The classification of a document as “vital” depends upon the importance of the program, information, encounter, or service involved, and the consequence to the LEP person if the information in question is not provided accurately and in a timely manner. This comes from a memorandum from the Joint Commission (January 2008) indicating that “consent” forms and “notices of rights” constitute “vital” materials needing interpretation. According to the National Council on Interpreting in Health Care (NCIHC), quality medical interpretation calls for accuracy, confidentiality, impartiality, respect, cultural awareness, role boundaries, professionalism, professional development, and advocacy, goals that are likely to remain unmet when relying on lay volunteers and untrained staff. National Standards of Practice for Interpreters in Health Care (“NCIHC”), National Council on Interpreting in Health Care 2005. “The Office for Civil Rights (OCR) issued a policy guidance for Title VI compliance in 2004 that states LEP persons must be notified of the availability of free interpreting services, and the services must not require friends or family to provide interpretation. Interpreters must be competent in medical terminology and understand issues of confidentiality and impartiality.” Id.
So, how does this apply in the real world? For hospitals, they should re-familiarize themselves with Title VI of the Civil Rights Act of 1964 (codified as amended at 42 U.S.C. § 2000d et seq.) and its regulations, 34 C.F.R. § 100.3 et seq. If an institution receiving federal funds is found in violation of Title VI, that institution can lose its federal funding. Loss of funding is not an ultimate aim, but, rather, a correction of systemic injustice. For patients, because institutions receiving federal funds must comply with Title VI, in the context of consent forms, it should be argued that the hospital has an affirmative obligation (i.e., duty) to provide interpreter services to patients to ensure that the consent that is obtained is both “knowing” and “voluntary”.

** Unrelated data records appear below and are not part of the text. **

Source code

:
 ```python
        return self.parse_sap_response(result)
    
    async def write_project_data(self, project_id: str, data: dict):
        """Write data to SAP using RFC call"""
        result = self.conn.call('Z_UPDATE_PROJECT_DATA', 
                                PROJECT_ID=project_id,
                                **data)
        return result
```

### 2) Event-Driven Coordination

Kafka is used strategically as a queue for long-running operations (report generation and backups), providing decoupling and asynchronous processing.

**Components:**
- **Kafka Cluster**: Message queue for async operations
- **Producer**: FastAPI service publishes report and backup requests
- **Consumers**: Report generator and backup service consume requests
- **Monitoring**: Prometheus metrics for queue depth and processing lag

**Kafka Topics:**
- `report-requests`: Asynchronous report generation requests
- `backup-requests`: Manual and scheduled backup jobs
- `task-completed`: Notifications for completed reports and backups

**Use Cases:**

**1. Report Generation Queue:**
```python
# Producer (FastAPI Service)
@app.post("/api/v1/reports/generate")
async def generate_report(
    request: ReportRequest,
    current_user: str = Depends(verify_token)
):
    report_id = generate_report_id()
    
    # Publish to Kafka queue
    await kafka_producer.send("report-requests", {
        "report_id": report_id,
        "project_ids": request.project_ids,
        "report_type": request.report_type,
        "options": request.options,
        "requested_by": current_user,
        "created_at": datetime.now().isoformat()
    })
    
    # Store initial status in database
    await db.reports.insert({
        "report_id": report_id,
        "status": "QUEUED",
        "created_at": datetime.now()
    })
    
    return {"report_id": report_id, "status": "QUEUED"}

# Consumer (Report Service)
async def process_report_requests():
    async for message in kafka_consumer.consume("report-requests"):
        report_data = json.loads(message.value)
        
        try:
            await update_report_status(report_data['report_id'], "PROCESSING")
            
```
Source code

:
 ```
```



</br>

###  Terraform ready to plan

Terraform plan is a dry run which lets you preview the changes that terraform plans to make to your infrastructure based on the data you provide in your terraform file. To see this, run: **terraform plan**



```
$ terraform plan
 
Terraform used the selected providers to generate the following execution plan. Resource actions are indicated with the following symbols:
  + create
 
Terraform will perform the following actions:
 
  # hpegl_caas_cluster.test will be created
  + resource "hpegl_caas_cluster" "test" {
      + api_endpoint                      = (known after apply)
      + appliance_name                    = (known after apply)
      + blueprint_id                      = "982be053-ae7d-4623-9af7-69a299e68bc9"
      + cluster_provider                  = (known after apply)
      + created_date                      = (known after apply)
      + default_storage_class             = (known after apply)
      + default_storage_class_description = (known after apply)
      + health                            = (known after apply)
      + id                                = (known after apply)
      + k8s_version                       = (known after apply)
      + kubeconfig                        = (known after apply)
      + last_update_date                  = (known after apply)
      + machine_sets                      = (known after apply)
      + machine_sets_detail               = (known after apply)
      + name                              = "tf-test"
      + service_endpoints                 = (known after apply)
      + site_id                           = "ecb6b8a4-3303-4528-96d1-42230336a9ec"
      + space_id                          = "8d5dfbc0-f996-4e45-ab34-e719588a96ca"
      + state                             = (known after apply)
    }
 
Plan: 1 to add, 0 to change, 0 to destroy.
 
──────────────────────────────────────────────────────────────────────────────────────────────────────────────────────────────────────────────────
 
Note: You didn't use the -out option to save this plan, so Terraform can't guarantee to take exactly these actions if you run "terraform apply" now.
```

A person who believes that he/she has been discriminated against because of race, color or national origin may file a complaint with Office of Civil Rights ("OCR") for the U.S. Department of Health & Human Services ("HHS") within 180 days of the date on which the discrimination took place. The State of Illinois is located in OCR Regional Office (Region V) in Chicago, Illinois. More information can be found at the OCR HHS website.